Bonnaroo's Moved, Coachella May Have. What About New Orleans' Spring Festivals?
The Who were scheduled to play Jazz Fest 2020. Will they play in 2021? By Rick Guest

The Who were scheduled to play Jazz Fest 2020. Will they play in 2021? By Rick Guest

With a COVID-19 vaccine future uncertain, the prospects for New Orleans’ spring music festivals seems up in the air. Again.

On Friday, October 16, Pfizer CEO Albert Bourla wrote that the company’s efforts to find a vaccine for COVID-19 were moving ahead so quickly that, “assuming positive data, Pfizer will apply for Emergency Authorization Use in the U.S. soon after the safety milestone is achieved in the third week of November.” That is the earliest projected date for a vaccine being available, and “assuming positive data” is doing a lot of work in that sentence.

According to BBC News, “most experts think a vaccine is likely to become widely available by mid-2021.” The president has muddied the information waters and tied his reelection hope to a vaccine to such a degree that even if one becomes available, many would be reluctant to take it because they fear the process “will move too fast, without fully establishing safety and effectiveness.” 

That doesn’t bode well for New Orleans events scheduled for spring 2021, including Buku Music + Art Project, French Quarter Fest, and The New Orleans Jazz and Heritage Festival presented by Shell. Without a vaccine, it’s hard to see these events going as planned.

Vaccine aside, there is guarded optimism for live music in 2021. A survey conducted by Pollstar in late August and early September of people who work in the live music industry found that 54.7 percent expected the business to rebound in 2021, but 30 percent didn’t expect it to happen until 2022. Of those who believe it will return in 2021, only 16 percent think it will happen in the second quarter, when the festivals in question will take place. The smart money—to the extent that there is any—is on the third quarter at 25 percent, but it may be a tell that the respondents were answering hopefully when slightly more than 60 percent say they’re ready to go back to work now—18 percent “unconditionally” and 43 percent if attention is paid to health guidelines.

The Who, Bon Iver, Fall Out Boy, Celine Dion, The Weeknd, Justin Bieber, Rage Against the Machine, Foo Fighters, Harry Styles, Bikini Kill and many, many more plan to start their postponed tours in 2021, and Live Nation has scheduled the Electric Daisy Carnival electronic dance music festival in Las Vegas for May 21-24. Tickets to the festival sold out before announcing a single act—a sign that fans, like professionals, want to return to concerts and festivals as soon as possible. But Live Nation’s optimism isn’t universal. Earlier this month, RollingStone.com reported that Coachella will for the second year in a row forego its April dates and is looking at October, and Bonnaroo has announced that the June festival will move to September 2-5 in 2021. 

Buku is currently scheduled to take place March 19-20, 2021, followed by French Quarter Fest April 8-11, then Jazz Fest April 22-May 2. It is optimistic to believe festivals will take place in the spring, in part because of the vaccine question, and because the festivals may have a hard time booking touring talent in the spring and will certainly not be able to book the legacy, older artists that often headline Jazz Fest’s Acura Stage since they’re the demographic hardest hit by the virus. 

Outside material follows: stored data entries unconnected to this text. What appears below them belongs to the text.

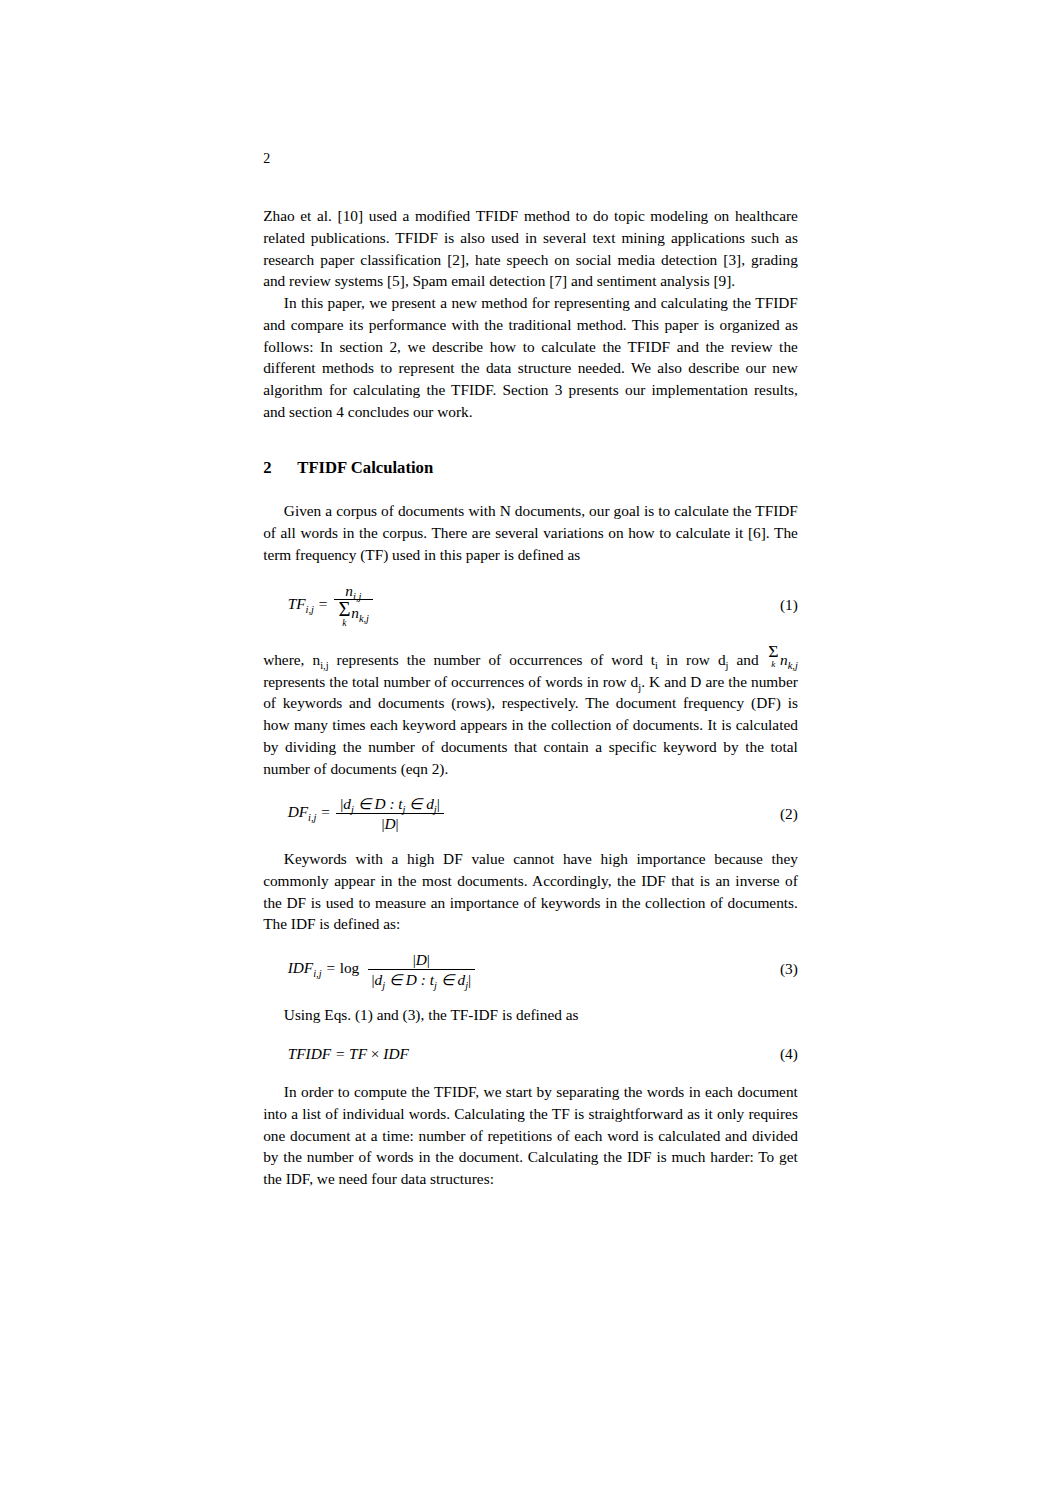2
Zhao et al. [10] used a modified TFIDF method to do topic modeling on healthcare related publications. TFIDF is also used in several text mining applications such as research paper classification [2], hate speech on social media detection [3], grading and review systems [5], Spam email detection [7] and sentiment analysis [9].
In this paper, we present a new method for representing and calculating the TFIDF and compare its performance with the traditional method. This paper is organized as follows: In section 2, we describe how to calculate the TFIDF and the review the different methods to represent the data structure needed. We also describe our new algorithm for calculating the TFIDF. Section 3 presents our implementation results, and section 4 concludes our work.
2 TFIDF Calculation
Given a corpus of documents with N documents, our goal is to calculate the TFIDF of all words in the corpus. There are several variations on how to calculate it [6]. The term frequency (TF) used in this paper is defined as
TFi,j = ni,j Σknk,j (1)
where, ni,j represents the number of occurrences of word ti in row dj and Σk nk,j represents the total number of occurrences of words in row dj. K and D are the number of keywords and documents (rows), respectively. The document frequency (DF) is how many times each keyword appears in the collection of documents. It is calculated by dividing the number of documents that contain a specific keyword by the total number of documents (eqn 2).
DFi,j = |dj ∈ D : tj ∈ dj| |D| (2)
Keywords with a high DF value cannot have high importance because they commonly appear in the most documents. Accordingly, the IDF that is an inverse of the DF is used to measure an importance of keywords in the collection of documents. The IDF is defined as:
IDFi,j = log |D| |dj ∈ D : tj ∈ dj| (3)
Using Eqs. (1) and (3), the TF-IDF is defined as
TFIDF = TF × IDF (4)
In order to compute the TFIDF, we start by separating the words in each document into a list of individual words. Calculating the TF is straightforward as it only requires one document at a time: number of repetitions of each word is calculated and divided by the number of words in the document. Calculating the IDF is much harder: To get the IDF, we need four data structures:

Rolling Stone‘s Samantha Hissong and Ethan Millman wrote, “Postponing [Coachella] until October is a huge endeavor involving hundreds of artists and their representatives, as well as hundreds of contractors and vendors and tens of thousands of employees. Artists are frequently touring during the fall months and while organizers aren’t likely to get all the performers to agree to move, sources say that if enough of the big headline acts—this year’s Coachella headliners include Frank Ocean, Rage Against the Machine, and Travis Scott—then the festival can be moved.” Jazz Fest likely has as many moving parts and complications as Coachella, and all three festivals would be hard to move.

Still, what’s worse? Asking fans to buy into those dates, buy tickets, and make plane and hotel reservations, only to disappoint them when the festival has to move? Or to give them fair advance notice so that they can make plans that seem more probable? And will people be willing to travel to New Orleans for these events? French Quarter Fest and Jazz Fest were created with the idea of drawing tourists, and expectations for travel are mixed for 2021.

A recent story in Forbes predicts that 2021 could become “The Year of Travel” with much the same logic as Pollstar’s survey the the EDC sell-out—people have been cooped up and want to go. But even with that pent-up demand, signs suggest that travel won’t simply snap back either. According to Business Travel News, there was an average 66.1 percent capacity level for hotels in the United States in 2019; the forecast for 2021 is 52.1 percent. Fewer tourists are inclined to visit and support outside-state events, even in a city as beloved as New Orleans. According to an Associated Press report, “hotel demand [is] not expected to fully recover until 2023.” 

A trusted vaccine will unquestionably help the live music industry, but the odds are that COVID-19 will force changes on New Orleans’ spring festivals again in 2021. The question is what those changes are.